Well, I am sad but happy at the same time. Yesterday at around 5pm I noticed the birds mom was gone. Well, at 7:30pm she was still gone. I was really upset because I thought, how are they going to eat now? Who is going to comfort them when they need it? I know I am nuts. Like my husband say, to much spare time on my hands. Ok, abck to the story. Focus Ana. I went out again at 9:30pm and the mom was still gone. I spoke to them with a soft voice and told them, everything would be OK. I would take care of them and feed them and so forth. They would just look at me and turn their little heads back and forth. I don't know if they were understanding me or were scared or just though this thing (me) is crazy.
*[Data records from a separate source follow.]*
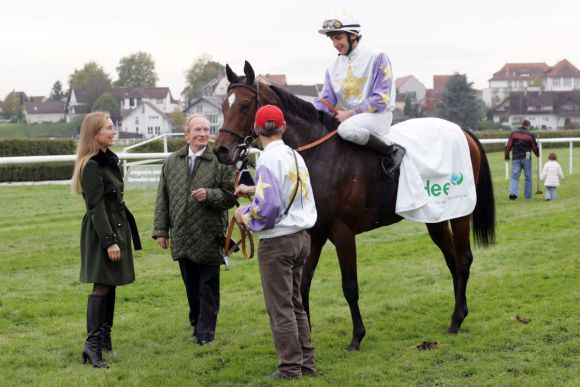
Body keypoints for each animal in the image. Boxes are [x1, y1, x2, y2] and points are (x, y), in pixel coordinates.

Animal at [213, 61, 494, 352]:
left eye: (246, 105)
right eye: (223, 105)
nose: (221, 150)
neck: (321, 157)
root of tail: (463, 131)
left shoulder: (343, 231)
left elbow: (350, 285)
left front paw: (357, 336)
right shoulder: (315, 233)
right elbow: (303, 285)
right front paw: (307, 338)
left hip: (460, 213)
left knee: (463, 258)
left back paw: (457, 320)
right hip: (435, 217)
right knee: (451, 259)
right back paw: (458, 314)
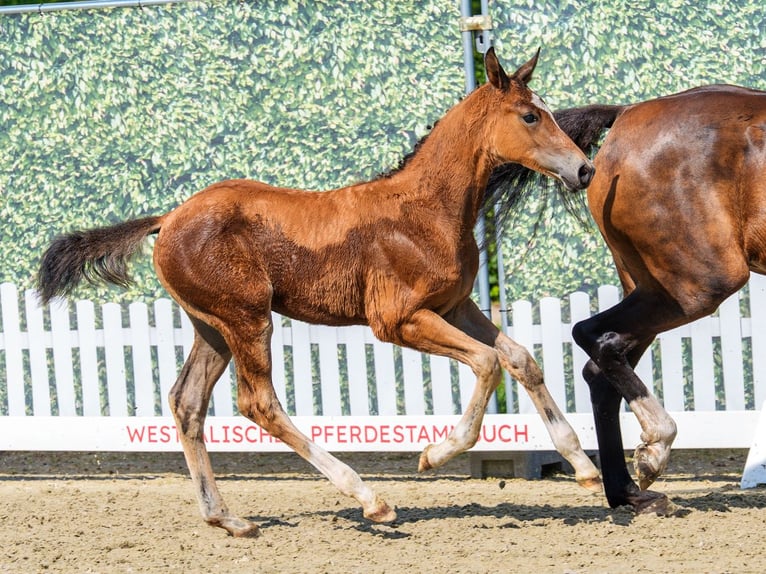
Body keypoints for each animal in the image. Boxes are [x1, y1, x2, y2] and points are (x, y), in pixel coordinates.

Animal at [37, 48, 600, 537]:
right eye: (530, 116)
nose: (585, 169)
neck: (425, 209)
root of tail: (168, 218)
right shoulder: (398, 319)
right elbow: (487, 363)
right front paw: (433, 454)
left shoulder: (455, 306)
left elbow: (521, 359)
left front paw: (583, 467)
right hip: (247, 319)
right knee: (258, 402)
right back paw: (370, 499)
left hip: (211, 328)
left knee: (187, 402)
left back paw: (228, 518)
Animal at [488, 83, 766, 514]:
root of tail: (627, 113)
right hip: (700, 283)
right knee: (593, 336)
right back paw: (655, 448)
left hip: (655, 286)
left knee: (600, 367)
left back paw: (629, 493)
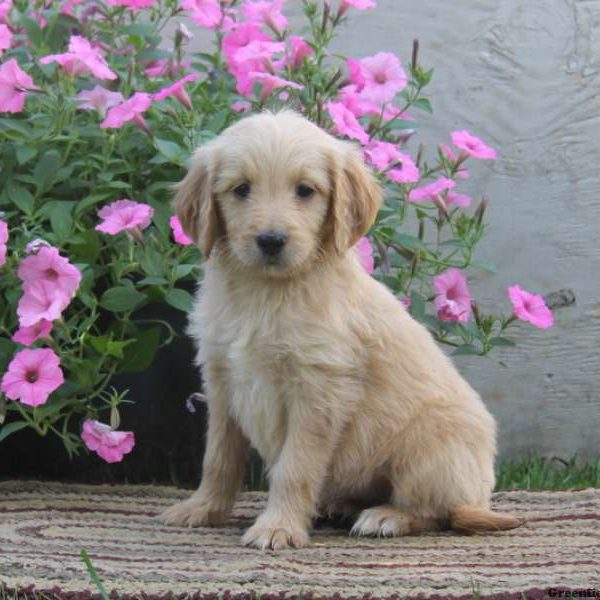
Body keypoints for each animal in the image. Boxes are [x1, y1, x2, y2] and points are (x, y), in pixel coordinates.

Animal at [161, 108, 524, 548]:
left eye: (305, 191)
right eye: (241, 189)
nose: (271, 240)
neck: (266, 293)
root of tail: (479, 496)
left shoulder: (318, 389)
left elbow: (294, 467)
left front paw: (277, 526)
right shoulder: (222, 380)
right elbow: (218, 457)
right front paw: (203, 508)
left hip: (430, 445)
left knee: (436, 511)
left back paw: (385, 516)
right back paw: (339, 506)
Anyhow, I went to bed sad and fell asleep thinking of them. This morning when I went outside to check on them, they were gone. They have flown away. I looked around the ground, thinking maybe they had fallen and to make sure my dog would not get to them. But nope, they are gone. I hope they are fine and hope that some day they come back to just say hello. LOL. So I am sad because they are gone but happy that they are where they need to be FLYING and FREE.
I leave you with the last pictures of them I took yesterday when I first realized the mom was gone.
Look how big they are. I could not believe how much they changed on a daily basis. What an incredible experience this has been for me. I had never experienced something like this. I fell very lucky. Maybe to some this is something silly because they see it all the time, but it is special to me and thought I would share.